II. Die Zweitbeklagte ist persönlich haftende Gesellschafterin der Erstbeklagten, die ein Metallbauunternehmen betrieb und bei einem Bauprojekt im Jahr 2008 mit der Durchführung der gesamten Metallarbeiten beauftragt wurde. Mit Schluss und Gegenschlussbrief vom 9. 5. 2008 beauftragte die Erstbeklagte ihrerseits den Kläger mit der Durchführung der dabei anfallenden Montagearbeiten der Aluminiumfassaden sowie der Fenster /Türelemente zu einem Pauschalpreis von 175.000 EUR. Die Erbringung der vertraglich vereinbarten Leistungen durch den Kläger erstreckte sich vom Spätsommer 2008 bis etwa Mai 2009. Der Kläger legte nach 10 Teilrechnungen über jeweils 15.000 EUR am 9. 5. 2009 eine „Endrechnung“ über 25.000 EUR netto mit dem Hinweis „Übergang der Steuerschuld gemäß § 19 Abs 1 lit a UStG“ (Beil./K). Infolge von Einwänden der Erstbeklagten und einer Zahlung ergab sich schließlich eine offene Restforderung des Klägers auf die Gesamtabrechnung in Höhe von 12.058,49 EUR.

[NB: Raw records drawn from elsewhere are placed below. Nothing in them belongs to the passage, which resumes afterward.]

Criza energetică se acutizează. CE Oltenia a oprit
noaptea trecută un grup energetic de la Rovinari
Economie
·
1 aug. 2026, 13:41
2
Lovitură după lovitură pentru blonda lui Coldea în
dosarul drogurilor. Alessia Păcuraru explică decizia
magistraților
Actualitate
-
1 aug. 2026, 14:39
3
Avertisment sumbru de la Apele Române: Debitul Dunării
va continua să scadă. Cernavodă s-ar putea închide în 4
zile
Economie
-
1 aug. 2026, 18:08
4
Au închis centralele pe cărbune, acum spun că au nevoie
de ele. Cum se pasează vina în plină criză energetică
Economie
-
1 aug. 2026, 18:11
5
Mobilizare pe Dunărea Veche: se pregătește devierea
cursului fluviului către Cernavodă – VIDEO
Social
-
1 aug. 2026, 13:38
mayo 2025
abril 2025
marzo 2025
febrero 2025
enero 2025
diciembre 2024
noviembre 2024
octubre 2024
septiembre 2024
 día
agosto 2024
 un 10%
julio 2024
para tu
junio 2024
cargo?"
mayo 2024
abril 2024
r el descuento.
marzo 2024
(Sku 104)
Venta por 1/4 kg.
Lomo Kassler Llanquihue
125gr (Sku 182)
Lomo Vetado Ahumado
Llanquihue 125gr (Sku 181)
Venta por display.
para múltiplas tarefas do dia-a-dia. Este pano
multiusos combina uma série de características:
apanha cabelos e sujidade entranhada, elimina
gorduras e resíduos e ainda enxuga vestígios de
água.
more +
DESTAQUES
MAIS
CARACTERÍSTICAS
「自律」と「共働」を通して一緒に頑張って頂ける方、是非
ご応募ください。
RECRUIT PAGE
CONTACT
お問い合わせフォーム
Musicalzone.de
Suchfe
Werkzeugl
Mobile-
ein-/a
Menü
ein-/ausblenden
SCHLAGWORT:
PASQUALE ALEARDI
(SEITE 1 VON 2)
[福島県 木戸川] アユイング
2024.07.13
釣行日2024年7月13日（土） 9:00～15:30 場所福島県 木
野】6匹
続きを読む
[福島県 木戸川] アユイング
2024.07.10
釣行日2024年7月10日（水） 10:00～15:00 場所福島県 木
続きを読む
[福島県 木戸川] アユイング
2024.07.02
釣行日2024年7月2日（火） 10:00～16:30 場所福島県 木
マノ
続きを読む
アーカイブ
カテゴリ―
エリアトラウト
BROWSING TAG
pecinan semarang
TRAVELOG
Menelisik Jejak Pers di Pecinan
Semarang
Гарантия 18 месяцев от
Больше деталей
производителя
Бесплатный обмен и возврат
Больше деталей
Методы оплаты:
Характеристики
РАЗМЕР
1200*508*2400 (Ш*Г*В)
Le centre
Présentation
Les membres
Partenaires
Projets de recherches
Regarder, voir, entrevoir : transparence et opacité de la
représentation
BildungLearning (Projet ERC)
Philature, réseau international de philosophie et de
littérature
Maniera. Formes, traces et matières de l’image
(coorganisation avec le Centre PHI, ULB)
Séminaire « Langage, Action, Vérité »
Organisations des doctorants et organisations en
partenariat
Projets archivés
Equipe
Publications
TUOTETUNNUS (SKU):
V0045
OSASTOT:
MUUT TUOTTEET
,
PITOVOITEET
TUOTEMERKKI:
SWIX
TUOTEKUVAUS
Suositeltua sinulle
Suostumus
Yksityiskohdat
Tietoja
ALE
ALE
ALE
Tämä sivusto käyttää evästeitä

Mit der am 17. 8. 2009 zur AZ 20 C 248/09t des Erstgerichts eingebrachten Klage begehrte der Kläger die Zahlung eines offenen Rechnungsbetrags in Höhe von 9.105,77 EUR an Werklohn. Die Beklagten wurden in diesem Verfahren mit Urteil des Erstgerichts vom 20. 11. 2009 zur Zahlung dieses Betrags sowie der Verfahrenskosten (zur ungeteilten Hand) verpflichtet. Sie haben zu einem nicht näher festgestellten Zeitpunkt sowohl den zugesprochenen Betrag als auch die Verfahrenskosten unstrittig an den Kläger bezahlt.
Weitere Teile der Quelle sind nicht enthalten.